## FRAGMENTO DE ORIGEN
• • • • •
Entonces, salta una pregunta necesaria ¿Dónde encontrar esos textos que analizan los errores de Trotsky sin ser publicaciones estalinoides, anarquistas o ultraizquierdistas, pero tampoco suavizados por el afecto positivo de la militancia trotskista? Cuando se revisa el estado del arte sobre el tema, echando a un lado los textos filoestalinistas, los anarquistas y los comunistas de izquierda, el interesado se encuentra con un gran vacío ¿Cómo acceder desde un marxismo revolucionario al periodo en que Trotsky estuvo alejado, incluso enfrentado a Lenin, dígase entre 1903 y 1917? ¿Qué sucedió en el pensamiento de Trotsky durante ese periodo donde la mayor parte de las veces estuvo sin partido, aunque siguió siendo una de las más grandes voces revolucionarias de Europa? 

Cabe entonces también preguntarse para qué detenerse en ese periodo de Trotsky donde afloran no pocos puntos débiles en quien sería el segundo hombre del Partido Bolchevique -cuando durante más de una década no fue bolchevique-. Pues, entre otras cosas, y aunque parezca paradójico, sirve para defender a Trotsky. Las calumnias sobre Trotsky no han cesado. De una manera u otra siguen construyéndose cotidianas campañas en su contra y saber discernir entre las falsedades y los verdaderos errores es un instrumento fundamental para poder comprender y defender a Trotsky ¿por qué caer en la misma ceguera del estalinismo y de quienes idolatran a sus líderes o a su partido? Construirse un pensamiento marxista antidogmático implica entender que no existe ningún líder infalible: y esto también aplica para Trotsky. 

En ese amplio espectro político que es la izquierda crítica cubana, es común escuchar una frase: no hace falta ser trotskista para leer a Trotsky; y esta proviene de quienes devoran metódicamente La Revolución traicionada, no ya como curiosidad intelectual, sino para explicarse la realidad cubana. Es una idea revolucionaria, construida desde y por quienes conocen el peligro de la idolatría política y saben que, no existe un marxismo, sino los marxismos. Y es que a la izquierda crítica cubana no le satisfacen silencios, ni justificaciones. Pero esto también sucede con los miles de jóvenes que comienzan a interesarse en Trotsky. Algunos, asumirán disciplinadamente no hablar del tema -los 14 años del Trotsky no bolchevique-, pero a otros les quedará la duda -y aunque cuestionar lo establecido es revolucionario, la duda mal satisfecha puede conducir a caer en brazos de la reacción-.

Entonces, en medio de un momento de crisis, donde la ultraderecha se ha hecho del gobierno en Argentina y el anticomunismo se expande en Cuba -hijo no reconocido de la burocracia restauracionista- aparece este libro del historiador argentino Alejandro Horowicz: Lenin y Trotsky. Los dragones de Marx

Aunque no es el único tema que aborda el texto, el libro gira en torno a ese periodo controversial en la vida de Trotsky. Horowicz tiene un herético doble beneficio: ser marxista antiestalinista, pero no milita en ninguna organización trotskista.
• • • • •
## LÍNEAS PROPORCIONADAS
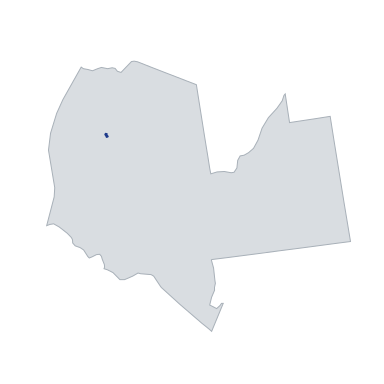 Santa Cruz La Laguna, Sololá, Guatemala (highlighted), rotated 81°
{"feature_id": "79465075B11038489211128", "entity_name": "Santa Cruz La Laguna", "entity_type": "district", "adm_level": 2, "iso_a3": "GTM", "parent_name": "Guatemala", "parent_adm1": "Sololá", "projection": "orthographic", "projection_center": [-91.223, 14.744], "detail": "fine", "context": "in_parent", "style": "filled", "palette": "blue", "viewbox_px": 384, "rotation_deg": 81, "n_neighbors": 0, "source": "geoboundaries", "source_scale": "gbopen_adm2", "svg_char_len": 1946}
<svg xmlns="http://www.w3.org/2000/svg" viewBox="0 0 384 384"><g transform="rotate(81 192 192)"><path d="M51.3,281.9L53.2,280.0L54.7,275.7L56.7,271.3L55.5,266.2L54.8,262.0L57.0,256.0L56.8,251.4L57.9,248.6L61.1,246.8L62.8,243.4L53.7,231.4L53.7,228.7L54.9,225.4L62.4,212.7L71.2,197.6L80.9,180.9L86.7,170.9L107.9,170.9L122.0,170.9L139.8,170.9L159.1,170.8L171.8,170.8L177.0,170.6L176.1,164.1L176.8,156.9L179.1,150.3L179.1,147.4L175.3,143.9L167.9,141.9L163.9,138.8L163.8,134.8L162.0,130.0L158.5,124.4L151.1,118.7L139.9,112.8L130.5,104.9L122.6,95.0L116.0,88.6L110.9,86.0L109.7,84.6L124.6,84.7L138.7,84.8L138.8,70.6L138.9,58.0L138.9,43.7L164.4,43.7L194.8,43.6L226.4,43.5L251.1,43.3L265.7,43.2L265.2,60.9L264.7,81.3L264.3,96.4L263.7,116.5L263.2,137.0L262.4,165.0L261.8,183.1L262.2,183.5L270.5,182.6L282.9,183.2L285.9,183.2L289.7,184.7L292.6,185.1L299.0,189.1L306.4,192.2L311.0,185.9L308.5,182.1L306.6,180.3L306.9,178.6L332.7,194.4L329.7,196.9L323.3,202.7L311.5,212.7L301.0,221.6L290.9,229.7L281.8,237.0L280.7,237.7L269.1,243.0L267.2,245.3L264.7,255.5L263.6,258.0L265.8,263.7L268.0,272.3L267.3,276.9L259.3,282.6L255.6,287.7L254.0,290.9L252.5,290.1L250.0,289.9L244.2,291.2L241.4,291.5L239.1,292.9L238.9,296.1L240.5,301.1L241.1,303.8L239.4,305.0L232.3,308.1L229.5,311.1L226.9,315.8L223.7,317.8L220.5,317.5L218.2,318.2L213.2,321.7L205.8,328.6L201.8,333.6L201.8,337.4L202.5,340.8L175.3,328.9L166.3,326.9L128.2,327.2L111.8,322.5L93.2,313.4L80.6,305.1L51.3,281.9Z" fill="#d9dde1" stroke="#a8b0b8" stroke-width="1"/><path d="M124.4,267.8L124.4,267.4L124.4,266.9L124.3,266.6L123.9,266.3L123.5,266.5L123.1,266.8L122.9,267.0L122.6,267.0L121.4,267.2L121.2,267.1L121.0,267.6L120.9,267.9L120.8,268.1L121.1,268.5L121.3,268.7L121.5,268.5L121.8,268.6L122.0,268.7L122.3,268.5L122.5,268.5L122.6,268.4L122.8,268.2L123.0,268.1L123.3,268.1L123.5,268.1L123.6,267.9L123.8,267.9L124.0,267.9L124.3,267.8L124.4,267.8Z" fill="#3b82f6" stroke="#1e3a8a" stroke-width="1.5"/></g></svg>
• • • • •
## TAREA REQUERIDA 1
Según el fragmento sobre Trotsky, ¿qué historiador argentino escribió el libro "Lenin y Trotsky. Los dragones de Marx"?
## TAREA REQUERIDA 2
Devuelve sin cambios el pasaje del fragmento sobre Trotsky que comienza con "En ese amplio" y continúa hasta "de la reacción-.".

## RESPUESTA FINAL 1
Alejandro Horowicz.

## RESPUESTA FINAL 2
En ese amplio espectro político que es la izquierda crítica cubana, es común escuchar una frase: no hace falta ser trotskista para leer a Trotsky; y esta proviene de quienes devoran metódicamente La Revolución traicionada, no ya como curiosidad intelectual, sino para explicarse la realidad cubana. Es una idea revolucionaria, construida desde y por quienes conocen el peligro de la idolatría política y saben que, no existe un marxismo, sino los marxismos. Y es que a la izquierda crítica cubana no le satisfacen silencios, ni justificaciones. Pero esto también sucede con los miles de jóvenes que comienzan a interesarse en Trotsky. Algunos, asumirán disciplinadamente no hablar del tema -los 14 años del Trotsky no bolchevique-, pero a otros les quedará la duda -y aunque cuestionar lo establecido es revolucionario, la duda mal satisfecha puede conducir a caer en brazos de la reacción-.